Requirement
List every possible explanation that the text about Norton below gives for his being difficult or for his lack of interaction with his peers.

Source text
=== Begin Enclosure ===
When autistic spectrum was even hinted at, I was crushed.
The simple fact of the matter is that, yes, Norton can be an absolutely maddening and frustrating child. But I’ve always thought that if he’s misbehaving, acting out, or is difficult to manage, that it’s a parenting issue. If I were a better parent, it wouldn’t be like that.
I’ve been quite certain for the last three years that any difficulty I have with Norton is my fault.
I don’t see these signs that the preschool is concerned about when we’re home. His speech pathologist doesn’t see them when he’s in the language delay play group.
I don’t care about a label. Or, more specifically, I don’t like the idea of this label being applied… but any label will not change who my son is. He is still Norton, regardless. He is still my baby boy.
He’s not stupid, or somehow mentally deficient. He knows his letters and his phonics. He taught himself letters and numbers in French and English with a toy, for Pete sake. We’re doing sight words. He can count. He’s showing some pretty creative thinking.
But he’s difficult. How much of his difficulty is being three, being smart, or being different is beyond me. How much of his lack of interaction with his peers is because he’s self-aware enough to recognize that he’s not completely like them or because he’s a natural introvert like his father is unclear. How much of his being difficult is because I’m doing something wrong is also up in the air.
He’s being referred for assessment. It can take six to nine months for it to happen after the referral is submitted. In the meantime, all that I can do is just keep on trying.
How does one cope with the knowledge that their children are different?
=== End Enclosure ===
Information supplied
=== Begin Enclosure ===
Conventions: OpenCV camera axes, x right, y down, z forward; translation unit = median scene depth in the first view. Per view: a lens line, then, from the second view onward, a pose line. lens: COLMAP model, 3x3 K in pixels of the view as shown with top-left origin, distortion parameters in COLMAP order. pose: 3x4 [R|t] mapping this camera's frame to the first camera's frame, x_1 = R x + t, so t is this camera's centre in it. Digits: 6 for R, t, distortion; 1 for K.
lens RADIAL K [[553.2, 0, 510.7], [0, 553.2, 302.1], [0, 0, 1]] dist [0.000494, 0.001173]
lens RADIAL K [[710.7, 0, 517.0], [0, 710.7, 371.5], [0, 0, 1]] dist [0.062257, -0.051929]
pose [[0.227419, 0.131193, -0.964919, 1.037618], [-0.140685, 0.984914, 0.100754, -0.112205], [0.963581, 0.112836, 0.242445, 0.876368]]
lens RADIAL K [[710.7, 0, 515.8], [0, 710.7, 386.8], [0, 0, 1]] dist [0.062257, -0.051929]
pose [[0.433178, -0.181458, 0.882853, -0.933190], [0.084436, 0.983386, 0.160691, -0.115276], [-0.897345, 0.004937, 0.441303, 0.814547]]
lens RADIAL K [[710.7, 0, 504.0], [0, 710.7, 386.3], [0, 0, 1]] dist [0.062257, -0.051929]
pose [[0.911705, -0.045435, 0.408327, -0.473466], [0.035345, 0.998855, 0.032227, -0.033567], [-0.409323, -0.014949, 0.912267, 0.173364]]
=== End Enclosure ===
=== Begin Enclosure ===
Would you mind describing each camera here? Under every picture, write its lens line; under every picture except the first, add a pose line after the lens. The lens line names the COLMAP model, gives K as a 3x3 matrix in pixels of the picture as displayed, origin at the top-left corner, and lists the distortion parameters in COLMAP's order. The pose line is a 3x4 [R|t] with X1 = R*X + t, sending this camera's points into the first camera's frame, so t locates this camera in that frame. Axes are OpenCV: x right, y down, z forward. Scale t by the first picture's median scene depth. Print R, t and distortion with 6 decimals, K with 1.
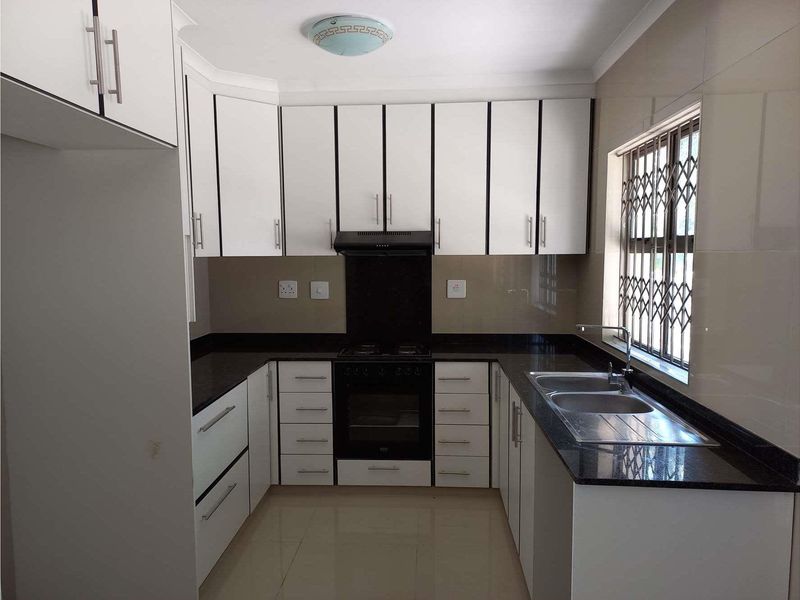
=== End Enclosure ===
=== Begin Enclosure ===
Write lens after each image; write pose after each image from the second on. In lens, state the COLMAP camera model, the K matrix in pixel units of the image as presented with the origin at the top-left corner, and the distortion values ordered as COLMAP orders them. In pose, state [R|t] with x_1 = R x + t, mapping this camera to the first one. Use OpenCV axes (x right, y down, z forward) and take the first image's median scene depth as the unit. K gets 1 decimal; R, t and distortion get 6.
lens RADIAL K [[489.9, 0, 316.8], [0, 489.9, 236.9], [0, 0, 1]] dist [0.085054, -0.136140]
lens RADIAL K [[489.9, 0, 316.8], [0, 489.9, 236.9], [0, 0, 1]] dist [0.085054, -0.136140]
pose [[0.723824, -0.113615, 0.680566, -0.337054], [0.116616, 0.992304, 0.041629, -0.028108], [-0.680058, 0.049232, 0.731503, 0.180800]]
=== End Enclosure ===
Response to the task
- Being three
- Being smart
- Being different
- Being self-aware enough to recognize that he's not completely like his peers
- Being a natural introvert like his father
- The writer doing something wrong